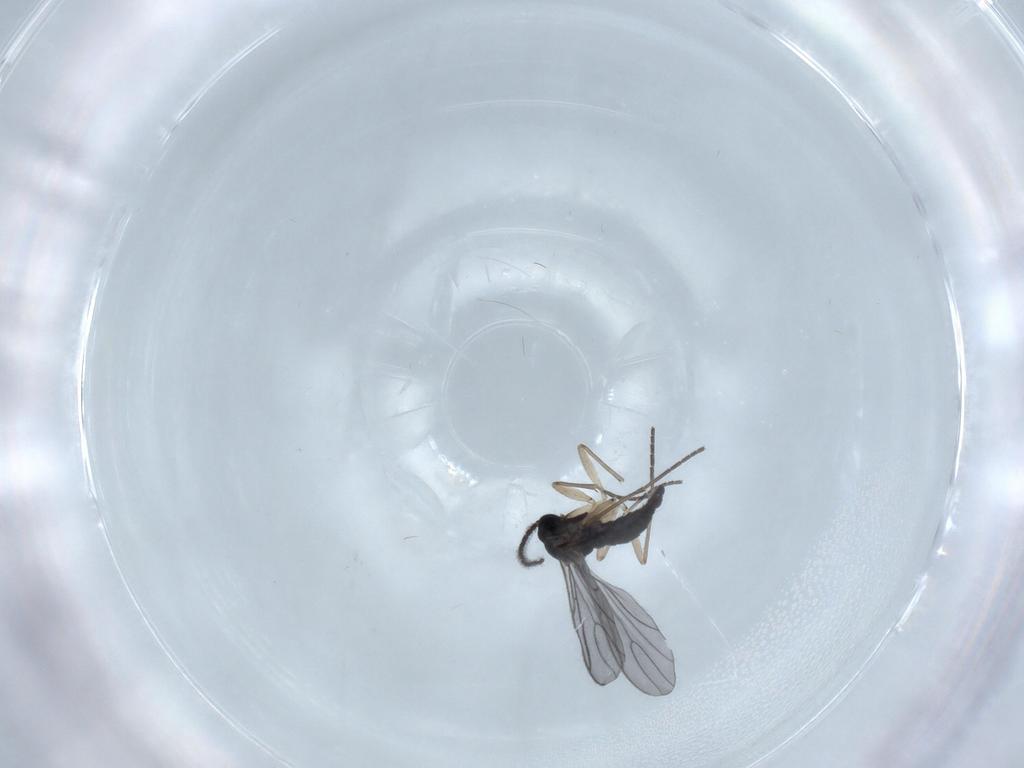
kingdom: Animalia
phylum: Arthropoda
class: Insecta
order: Diptera
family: Sciaridae
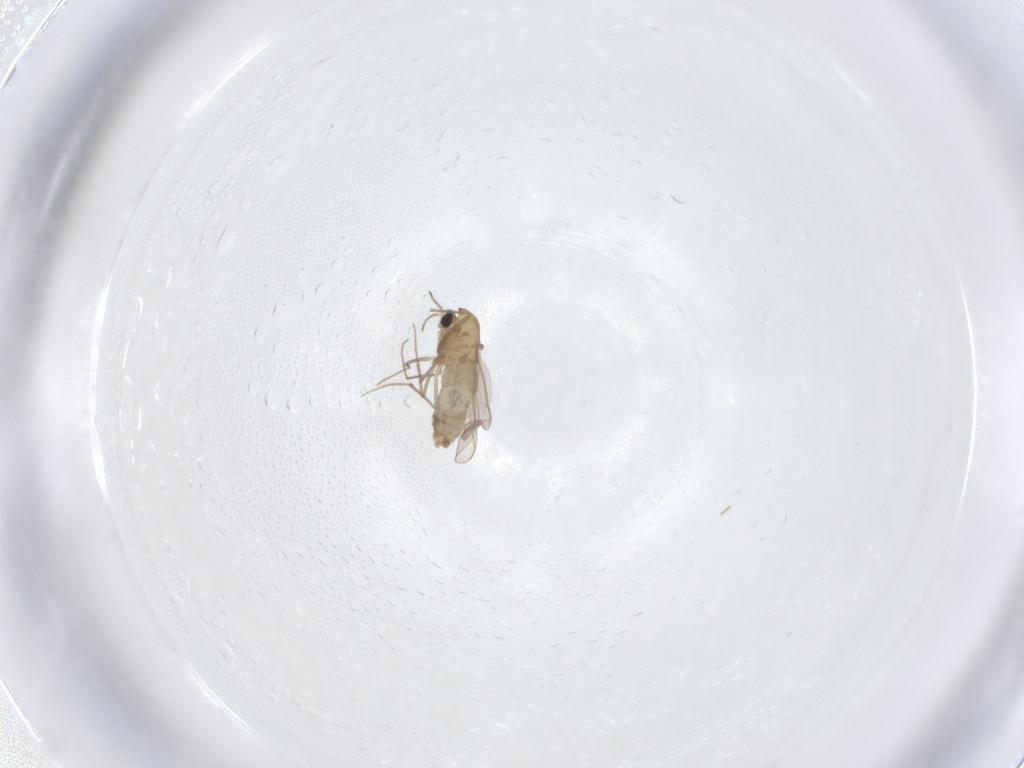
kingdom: Animalia
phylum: Arthropoda
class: Insecta
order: Diptera
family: Chironomidae
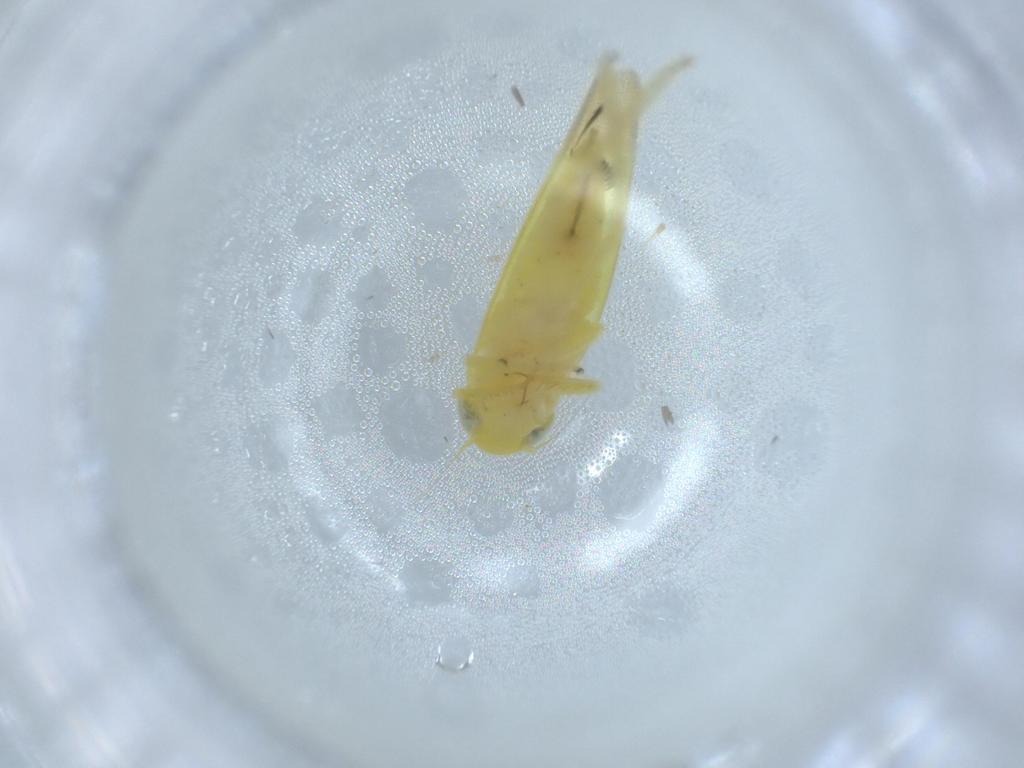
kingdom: Animalia
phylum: Arthropoda
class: Insecta
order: Hemiptera
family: Cicadellidae
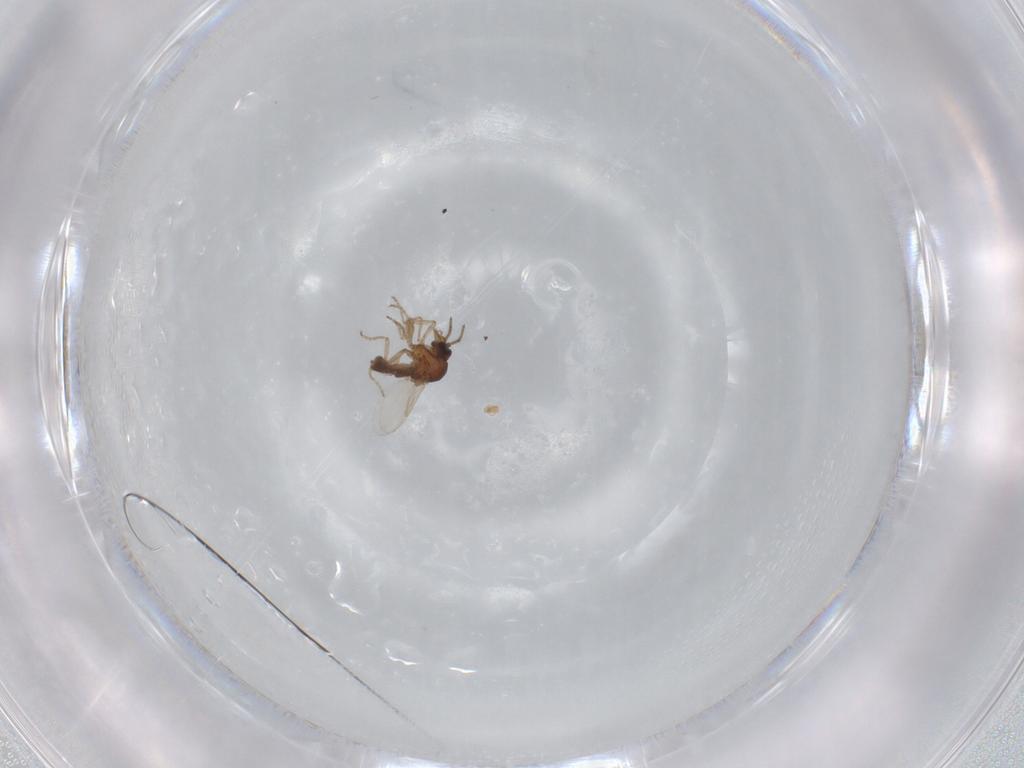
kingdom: Animalia
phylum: Arthropoda
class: Insecta
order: Diptera
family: Ceratopogonidae
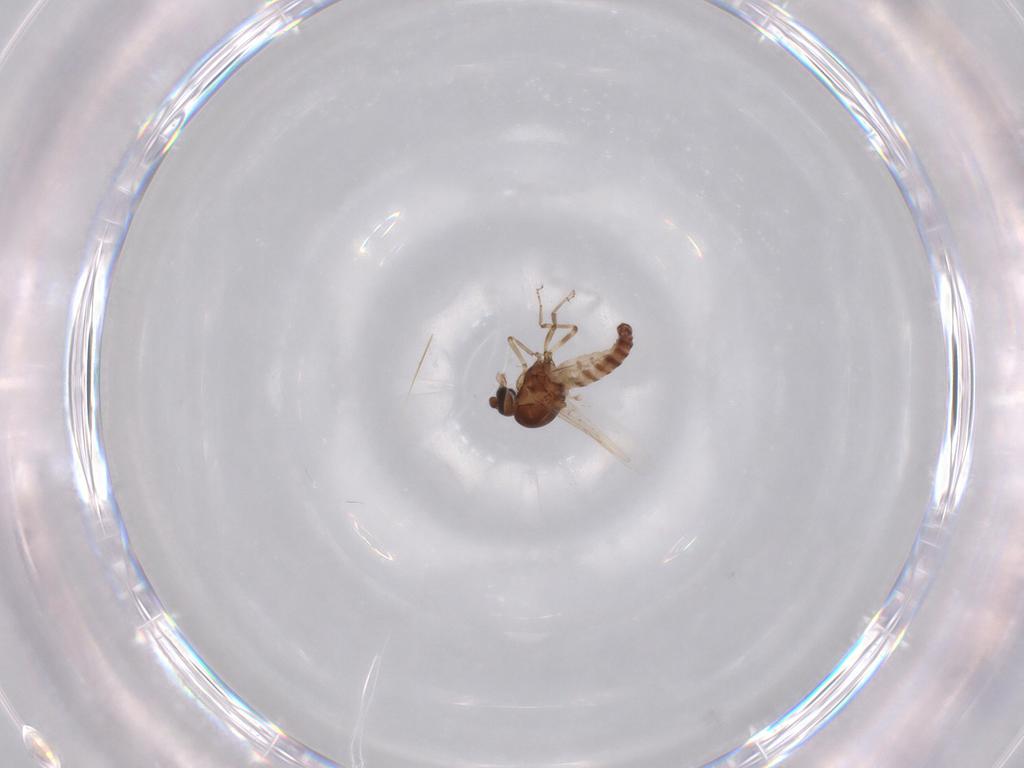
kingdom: Animalia
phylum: Arthropoda
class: Insecta
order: Diptera
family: Ceratopogonidae
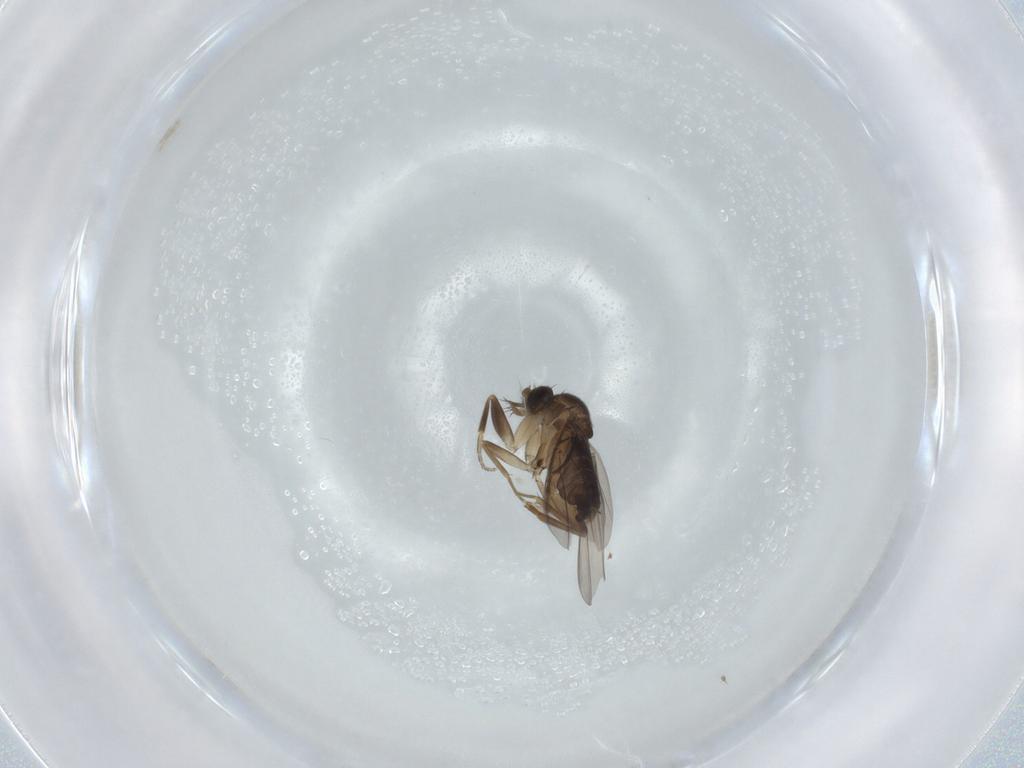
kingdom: Animalia
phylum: Arthropoda
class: Insecta
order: Diptera
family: Phoridae
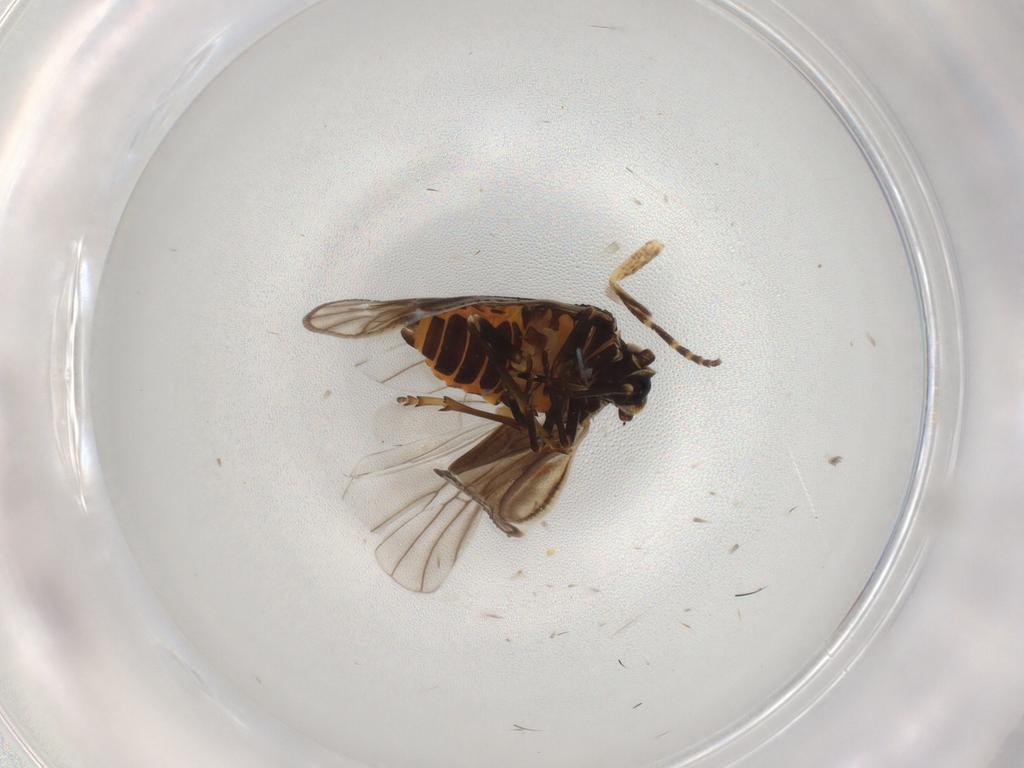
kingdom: Animalia
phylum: Arthropoda
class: Insecta
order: Hemiptera
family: Meenoplidae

REQUIRED TASK → Write out all of the lines above word for word, omitting the pictures.

SOLUTION FOR THIS PROBLEM →
kingdom: Animalia
phylum: Arthropoda
class: Insecta
order: Diptera
family: Sciaridae
kingdom: Animalia
phylum: Arthropoda
class: Insecta
order: Diptera
family: Chironomidae
kingdom: Animalia
phylum: Arthropoda
class: Insecta
order: Hemiptera
family: Cicadellidae
kingdom: Animalia
phylum: Arthropoda
class: Insecta
order: Diptera
family: Ceratopogonidae
kingdom: Animalia
phylum: Arthropoda
class: Insecta
order: Diptera
family: Ceratopogonidae
kingdom: Animalia
phylum: Arthropoda
class: Insecta
order: Diptera
family: Phoridae
kingdom: Animalia
phylum: Arthropoda
class: Insecta
order: Hemiptera
family: Meenoplidae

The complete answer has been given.